[[ EXTRACTED MATERIAL open ]]
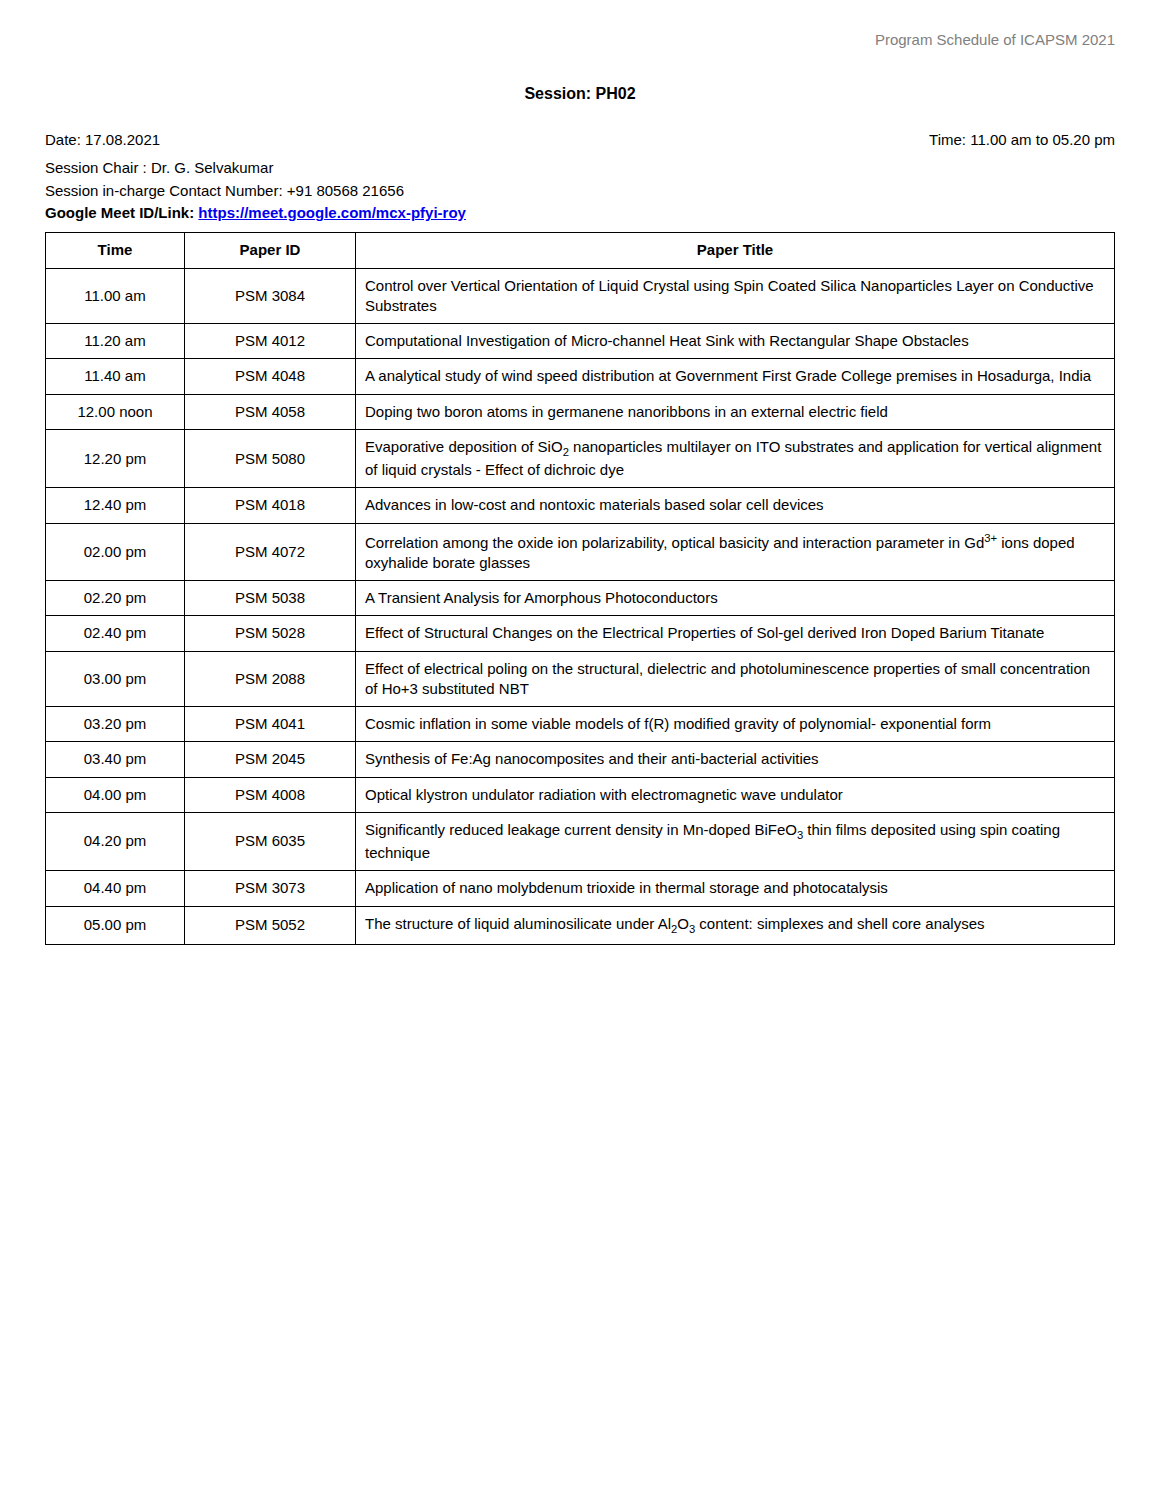Program Schedule of ICAPSM 2021
Session: PH02
Date: 17.08.2021 Time: 11.00 am to 05.20 pm
Session Chair : Dr. G. Selvakumar
Session in-charge Contact Number: +91 80568 21656
Google Meet ID/Link: https://meet.google.com/mcx-pfyi-roy
| Time | Paper ID | Paper Title |
| --- | --- | --- |
| 11.00 am | PSM 3084 | Control over Vertical Orientation of Liquid Crystal using Spin Coated Silica Nanoparticles Layer on Conductive Substrates |
| 11.20 am | PSM 4012 | Computational Investigation of Micro-channel Heat Sink with Rectangular Shape Obstacles |
| 11.40 am | PSM 4048 | A analytical study of wind speed distribution at Government First Grade College premises in Hosadurga, India |
| 12.00 noon | PSM 4058 | Doping two boron atoms in germanene nanoribbons in an external electric field |
| 12.20 pm | PSM 5080 | Evaporative deposition of SiO 2 nanoparticles multilayer on ITO substrates and application for vertical alignment of liquid crystals - Effect of dichroic dye |
| 12.40 pm | PSM 4018 | Advances in low-cost and nontoxic materials based solar cell devices |
| 02.00 pm | PSM 4072 | Correlation among the oxide ion polarizability, optical basicity and interaction parameter in Gd 3+ ions doped oxyhalide borate glasses |
| 02.20 pm | PSM 5038 | A Transient Analysis for Amorphous Photoconductors |
| 02.40 pm | PSM 5028 | Effect of Structural Changes on the Electrical Properties of Sol-gel derived Iron Doped Barium Titanate |
| 03.00 pm | PSM 2088 | Effect of electrical poling on the structural, dielectric and photoluminescence properties of small concentration of Ho+3 substituted NBT |
| 03.20 pm | PSM 4041 | Cosmic inflation in some viable models of f(R) modified gravity of polynomial- exponential form |
| 03.40 pm | PSM 2045 | Synthesis of Fe:Ag nanocomposites and their anti-bacterial activities |
| 04.00 pm | PSM 4008 | Optical klystron undulator radiation with electromagnetic wave undulator |
| 04.20 pm | PSM 6035 | Significantly reduced leakage current density in Mn-doped BiFeO 3 thin films deposited using spin coating technique |
| 04.40 pm | PSM 3073 | Application of nano molybdenum trioxide in thermal storage and photocatalysis |
| 05.00 pm | PSM 5052 | The structure of liquid aluminosilicate under Al 2 O 3 content: simplexes and shell core analyses |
[[ EXTRACTED MATERIAL closed ]]
● **TASK INSTRUCTIONS**
With the line containing "wave undulator |" as the start, transcribe each line through the end of the listing above, exactly and only.

● **REPLY TO THE TASK**
| 04.00 pm | PSM 4008 | Optical klystron undulator radiation with electromagnetic wave undulator |
| 04.20 pm | PSM 6035 | Significantly reduced leakage current density in Mn-doped BiFeO 3 thin films deposited using spin coating technique |
| 04.40 pm | PSM 3073 | Application of nano molybdenum trioxide in thermal storage and photocatalysis |
| 05.00 pm | PSM 5052 | The structure of liquid aluminosilicate under Al 2 O 3 content: simplexes and shell core analyses |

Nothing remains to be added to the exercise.